Report the IP for abuse. Every public IP has an associated abuse contact, listed in the WHOIS record for that IP block. Sending the email headers and a brief explanation to the abuse contact is the proper procedure. Hosting providers will often act on these reports, especially for clearly malicious activity.

Submit the URL to phishing databases. Google Safe Browsing, Microsoft SmartScreen, and PhishTank all accept phishing reports. Submitting suspected phishing URLs helps protect other people who might receive the same message.

Report to the impersonated brand. Most major brands have a dedicated phishing report address. PayPal uses [email protected], Amazon uses [email protected], banks usually have their own contact. Forwarding the message to these addresses helps the brand track and shut down the campaign.

Block the sender at your mail server. If you run your own mail or have admin access at work, blocking the originating IP and the sending domain at the gateway prevents the same attacker from reaching anyone else in your organization.

Educate the apparent target. If the phishing message references someone specific (a colleague, family member, business contact), let them know thier identity is being impersonated. Sometimes phishing campaigns are part of a longer attack that includes legitimate targeting.

The limits: what headers cannot tell you

Email headers are powerful but not magic. There are several things they cannot reveal, and pretending otherwise leads to false confidence.

Headers do not show the sender's physical identity. They show the IP of the sending server, which may or may not be related to a specific person. Compromised servers, shared hosting, and VPN exit nodes can all serve as sending infrastructure without identifying the operator behind them.

Headers cannot trace through email providers that strip IPs. Gmail, Outlook.com, and ProtonMail all strip the sender's real IP from outgoing messages. If the email passed through one of these, you can only trace as far as the provider's outgoing server, not to the sender's actual connection.

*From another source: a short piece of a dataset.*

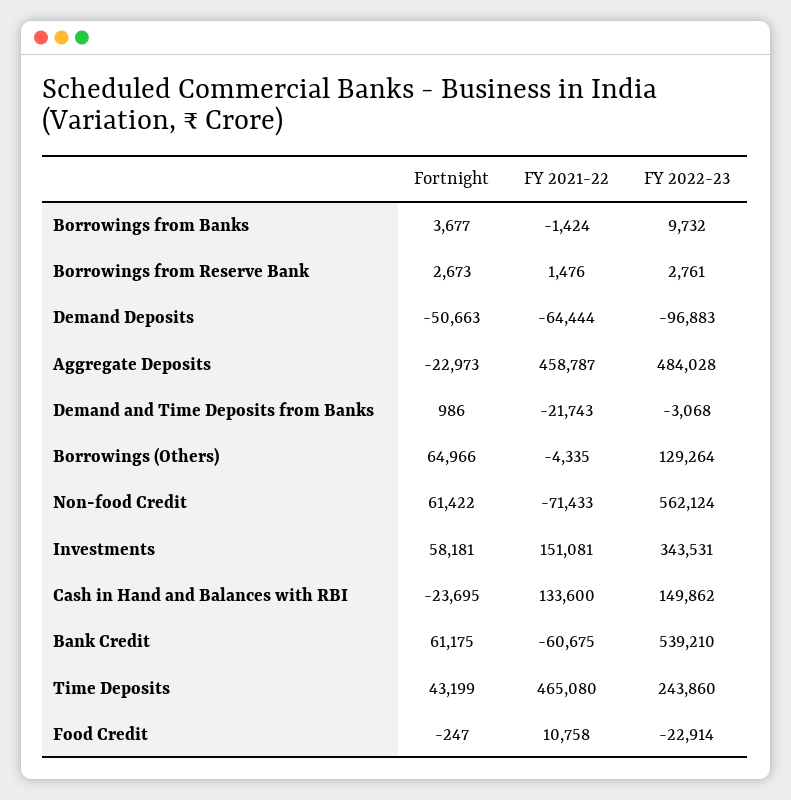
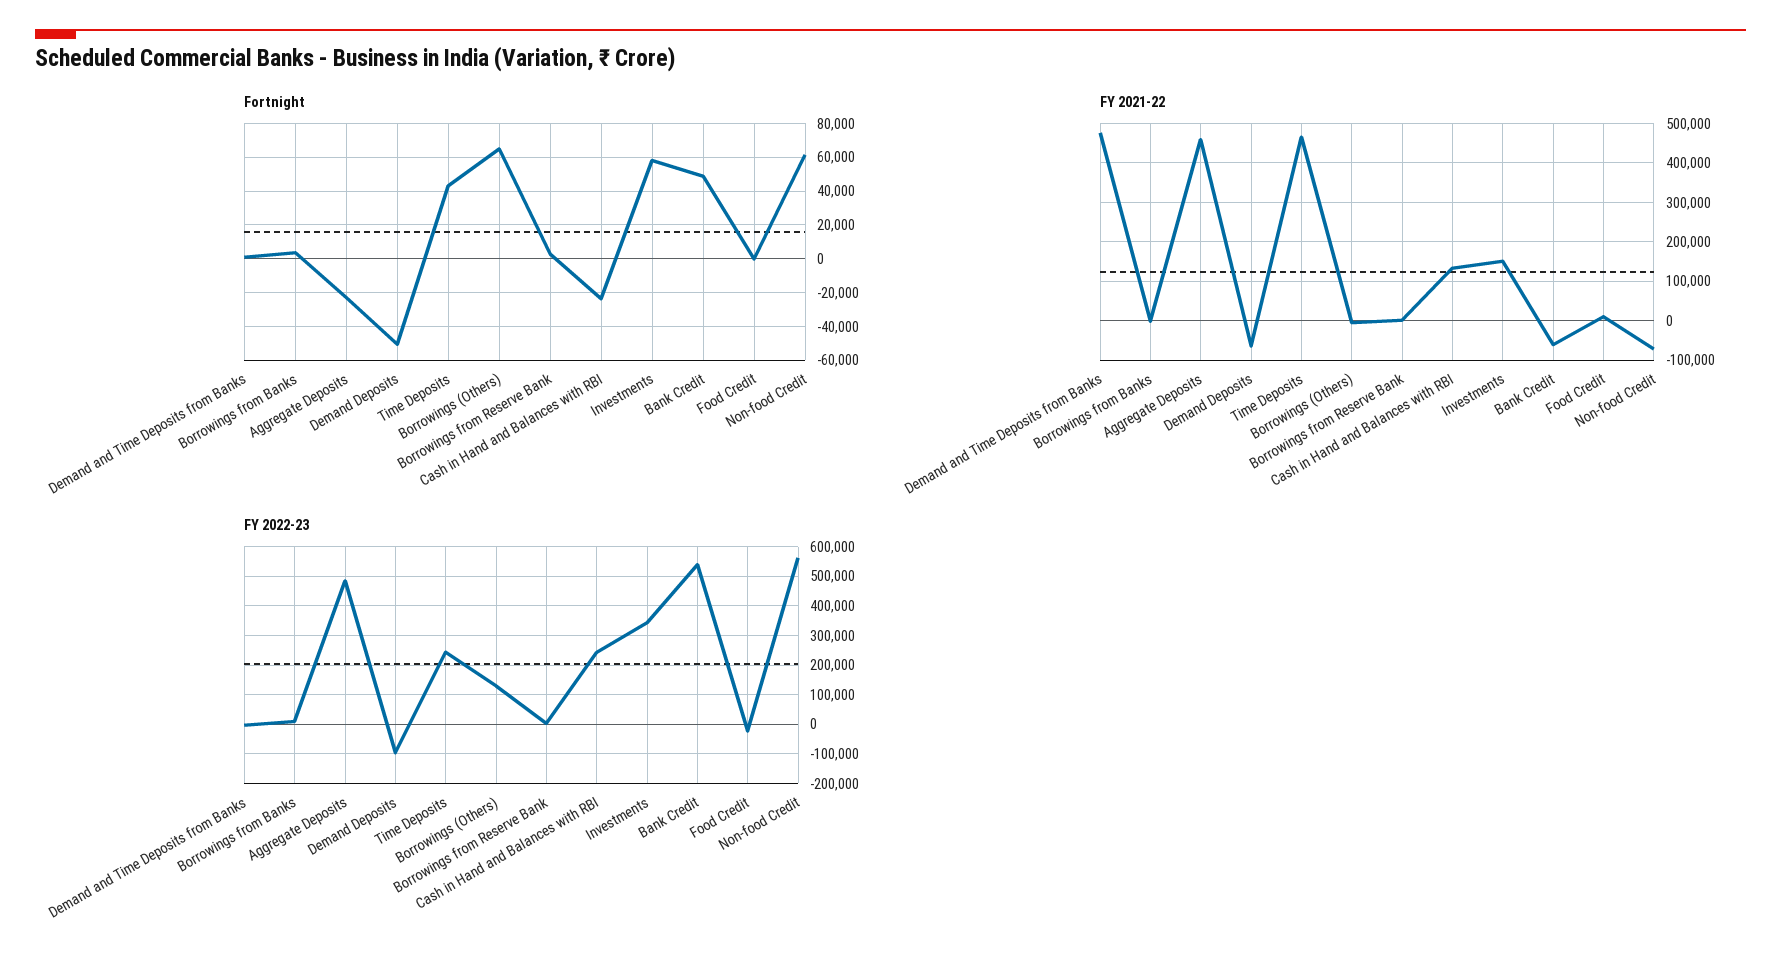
FY 2021-22, Demand and Time Deposits from Banks: -21743 -> 480000
FY 2022-23, Cash in Hand and Balances with RBI: 149862 -> 250000
Fortnight, Bank Credit: 61175 -> 50000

Headers cannot prove the message body is what the sender wrote. Unless DKIM is present and valid, the body could have been altered in transit. DKIM gives you that assurance for messages from domains that sign their outgoing mail.

Headers cannot distinguish a compromised account from a malicious sender. If an attacker has stolen someone's email credentials and is sending from the genuine account, the headers will look completely legitimate. DKIM and SPF will pass. The IP may be the seperate legitimate account holder's IP. From a header analysis perspective, there is no signal of compromise. This is increasingly common with infostealer-stolen email accounts in 2026.

Mailing lists, mail forwarders, and aliases obscure the original sender. If someone sends to a mailing list and the list forwards to you, the headers show the mailing list server as the sender. The original sender's IP may or may not be preserved depending on how the list is configured.

Wrap up

Reading email headers is one of the most useful skills in personal cybersecurity that almost nobody bothers to learn. The information is right there in every email. The tools to view it are built into every mail client. The IP intelligence that gives the data meaning is freely available. The only barrier is knowing what to look for.

For phishing analysis specifically, a thirty-second header check tells you more than a hundred articles about "how to spot phishing." The data in the header either supports or contradicts the apparent sender, and unlike the visible "From" field, the header is much harder to forge convincingly.

The next suspicious email you receive, do not just delete it. Open the header. Find the originating IP. Check whether SPF, DKIM, and DMARC passed. Look up where the IP actually came from. The whole investigation takes under a minute, and you learn something every time. By the third or fourth time you do it, the patterns become automatic. By the tenth time, you can identify a phishing attempt before reading more than the first line of the message.

The data has always been there. Now you know how to read it.